-- Given data follows --

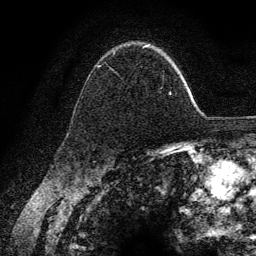
Breast MRI (dynamic contrast-enhanced), one axial slice. Position 94 of 134 along the scan axis. Cropped to one breast. Dynamic contrast-enhanced series, time point 2 of 6 at this slice position (early post-contrast). 3 T. TE 4.2 ms, TR 7.9 ms. 256 × 256 image matrix, field of view 170 × 170 mm. Female patient.
Structures marked on this image (semi-automatic segmentation, software-assisted and operator-edited):
- enhancing-tissue mask used for the functional tumour volume (all voxels passing the contrast-enhancement thresholds inside the analysis volume; usually the tumour): bounding box [x1, y1, x2, y2] px = [97, 46, 172, 95]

-- Given data concluded --

[Prompt]:
Repeat verbatim the line holding "Structures marked on" and all lines after it, up to the end of the material.

[Response for this exercise]:
Structures marked on this image (semi-automatic segmentation, software-assisted and operator-edited):
- enhancing-tissue mask used for the functional tumour volume (all voxels passing the contrast-enhancement thresholds inside the analysis volume; usually the tumour): bounding box [x1, y1, x2, y2] px = [97, 46, 172, 95]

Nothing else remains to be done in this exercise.